Sunday, April 12, 2009

Why is the Resurrection Important?

Sinclair Ferguson:

In Paul’s exposition of the gospel, the categories used to describe the application of redemption to the believer are the categories which explicate the meaning of Christ’s resurrection. In other words, the application of redemption to us is rooted in the application of redemption to Christ.

Jesus’ resurrection is viewed as his justification (1 Tim 3:15). In it he was vindicated or justified by the Spirit. Having been made sin in his death, in his resurrection he was declared as our representative to be (what he in fact always was personally) righteous. He did not ‘see decay’ because he was God’s Holy One (Acts 2:27). Dying in our place as the condemned one, he was raised as the justified one.

Paul also implies that the resurrection can be seen as Jesus’ adoption. As to his human nature, Jesus ‘was a descendent of David’ but ‘through the Spirit of holiness’ he ‘was declared with power to be the Son of God, by his resurrection from the dead’ (Rom 1:4). . . . His resurrection thus constitutes him messianic Son of God with power . . .

The resurrection may also be viewed as the sanctification of Christ. That which is fundamental to our sanctification is found first in Christ himself: he died to sin once for all, and was raised to newness of life in which he lives for ever to God (Rom 6:9-10). . . . In his death Christ came under the dominion of sin; in his resurrection he was delivered from that dominion. this deliverance is the foundation of sanctification, whether in us or in Christ. Hence we may properly speak about Christ’s resurrection in the power of the Spirit as nothing less than his sanctification by the Spirit.

Furthermore, the resurrection constituted Christ’s glorification.
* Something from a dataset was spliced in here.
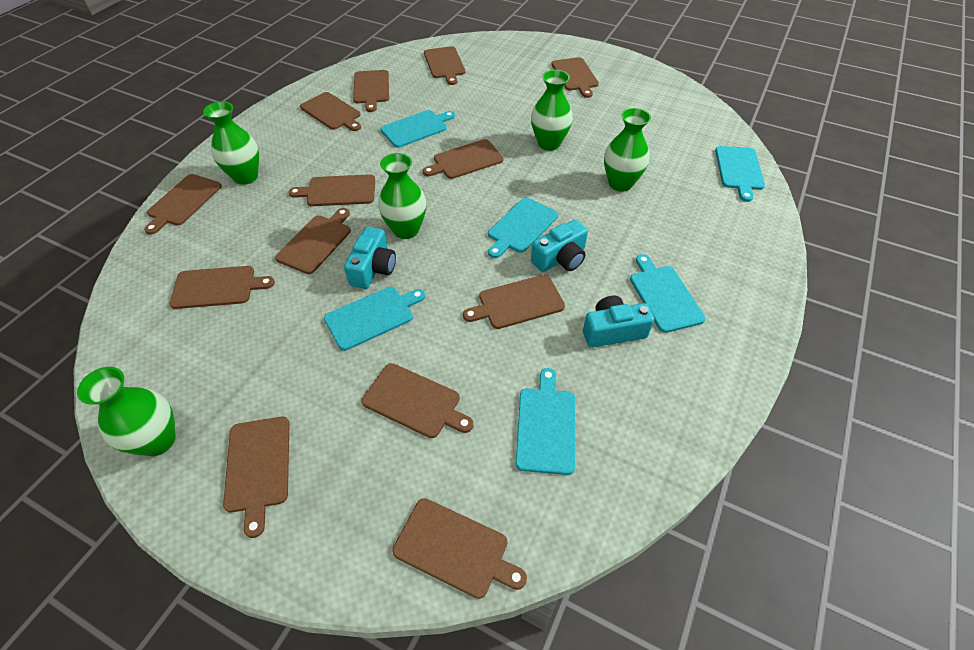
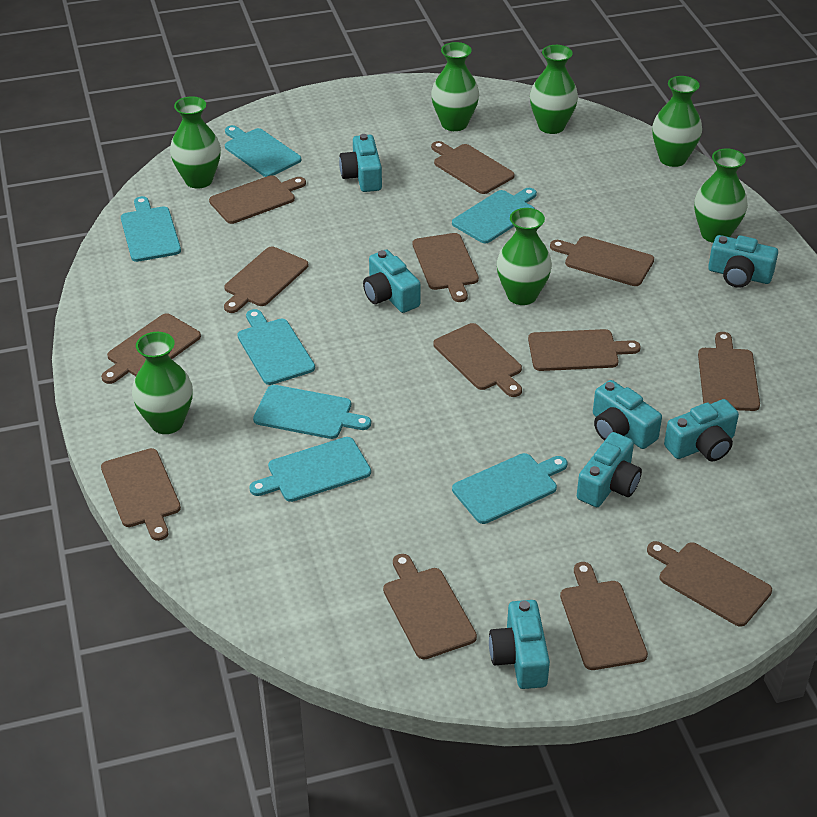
green vase: [77,367,176,456] [203,101,259,185] [378,153,427,239] [531,70,573,151] [604,108,651,192] = 5 -> [132,332,193,434] [170,96,221,189] [431,42,479,131] [497,208,552,305] [530,45,578,134] [652,76,702,167] [694,148,748,243] = 7
turquoise camera: [344,227,396,289] [531,219,588,272] [583,295,654,348] = 3 -> [339,134,382,192] [363,250,421,313] [489,600,550,689] [577,432,642,507] [593,380,662,449] [664,399,739,461] [708,235,778,288] = 7
turquoise cutting board: [324,287,425,351] [380,110,455,148] [488,197,558,258] [516,368,575,475] [630,254,706,333] [715,146,765,202] = 6 -> [121,196,181,262] [225,125,301,177] [237,309,315,385] [249,437,371,502] [253,385,371,439] [452,188,537,244] [452,453,567,524] = 7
As the ‘firstfruits of those who have fallen asleep’ (1 Cor 15:20), he was the first whose body was ‘sown . . . perishable, . . . raised imperishable; . . . sown in dishonour . . . raised in glory; sown in weakness . . . raised in power; . . . sown a natural body . . . raised a spiritual body’ (1 Cor 15:42-44). By the Spirit’s power his bodily existence was transformed into one of glory (cf. Phil. 3:21).
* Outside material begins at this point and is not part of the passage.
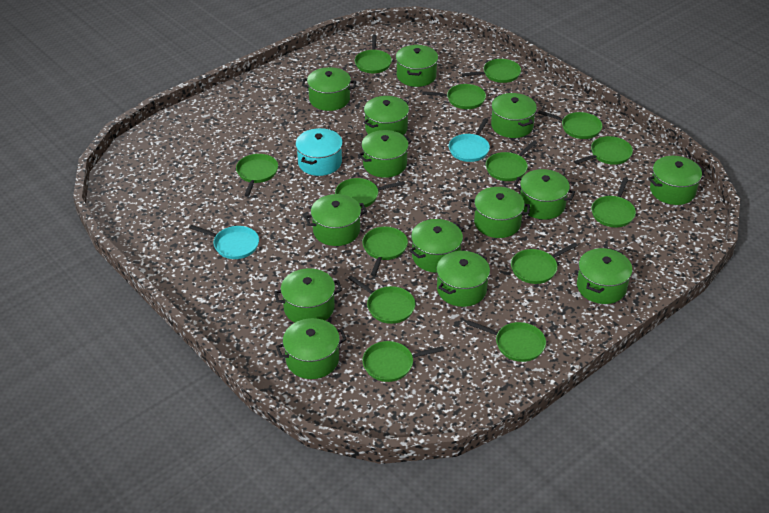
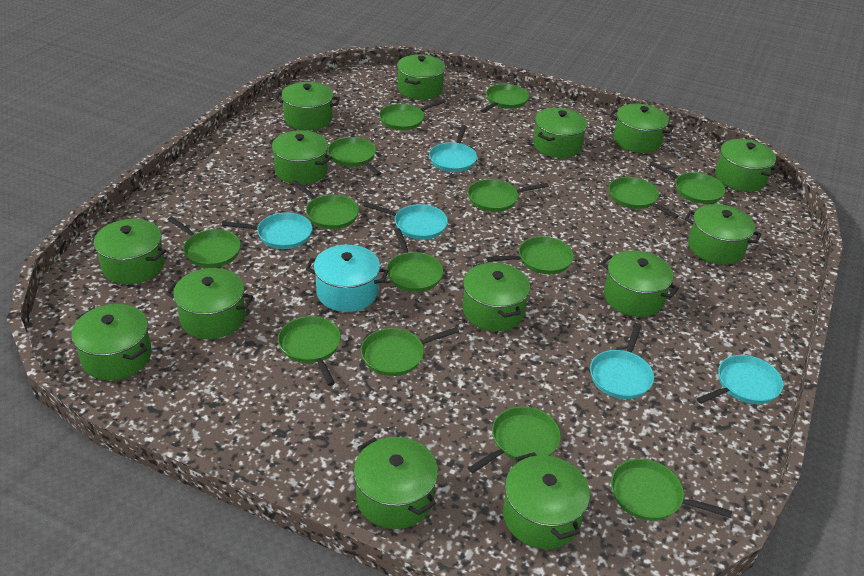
turquoise pan: [189,225,259,259] [449,118,490,162] = 2 -> [222,213,312,249] [364,202,448,240] [429,125,477,172] [590,323,654,399] [696,355,783,404] = 5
To be ‘in Christ’ means to share in all that Christ has accomplished. More specifically this means that those who are united to the risen Christ share in his justification, adoption, sanctification, and glorification.

Sinclair Ferguson, The Holy Spirit (Downers Grove, IL: Intervarsity Press, 1996), 104-106.

Thursday, April 02, 2009

Guarding Our Hearts Against Temptation

Three directions for avoiding temptation, courtesy of John Owen:

1. If you would avoid entering into temptation, labour to know your own heart. Become acquainted with your own spirit, natural temperament, lusts and corruptions, and natural, sinful, or spiritual weaknesses. By finding where your weakness lies, you may be better able to keep at a distance from all occasions of sin.

2. Watch against every kind of occasion, opportunity, activity, society, solitude, or business that tends to entangle your natural temperament, or that provokes your corruption. It may be that there are some situations, some kinds of society or business, in which you have never in your life been able to escape the temptation that arises, because it is so suitable to ensnare or provoke your particular corruption. . . . If you have any love for your soul, it is time for you to awake and deliver yourself, as a bird from an evil snare.

3. Be sure to lay up provisions in store against the approach of any temptation. This is part of our watchfulness over our hearts. . . . As for the provision to be laid up, it is what is provided for us in the gospel. Gospel provisions will do this work; that is, they will keep the heart full of a sense of the love of God in Christ. This is the greatest preservative in the world against the power of temptation.

And a couple of final quotes to underscore this last point:

"Store up in your hearts a sense of the love of God in Christ, the eternal purpose of his grace, the savour of the blood of Christ, and his love in the shedding of it; get a taste for the privileges we have through this: our adoption, justification, acceptance with God; fill your hearts with thoughts of the beauty of holiness, as the effect Christ intended in dying for us; and you will, in the ordinary course of walking with God, have great peace and security from the disturbance caused by temptations."

"The apostle tells us that the peace of God will keep our hearts (Phil. 4:7). . . . What is the peace of God? It is a sense of his love and favour in Jesus Christ. Let this abide in you, and it shall garrison you against all assaults whatever. Besides, there is in this sense of love and favour that which is in direct opposition to all the ways and means that temptation uses to approach our souls. Striving to obtain and keep a sense of the love of God in Christ, by its very nature, undermines all the workings and insinuations of temptation. Therefore, lay up a store of gospel provisions which will make the soul a place of defence against all the assaults of temptation."

(from Chapter 16 of John Owen, Temptation Resisted & Repulsed. Edited and abridged by Richard Rushing. Original edition, 1658. New edition, Edinburgh: Banner of Truth Trust, 2007.)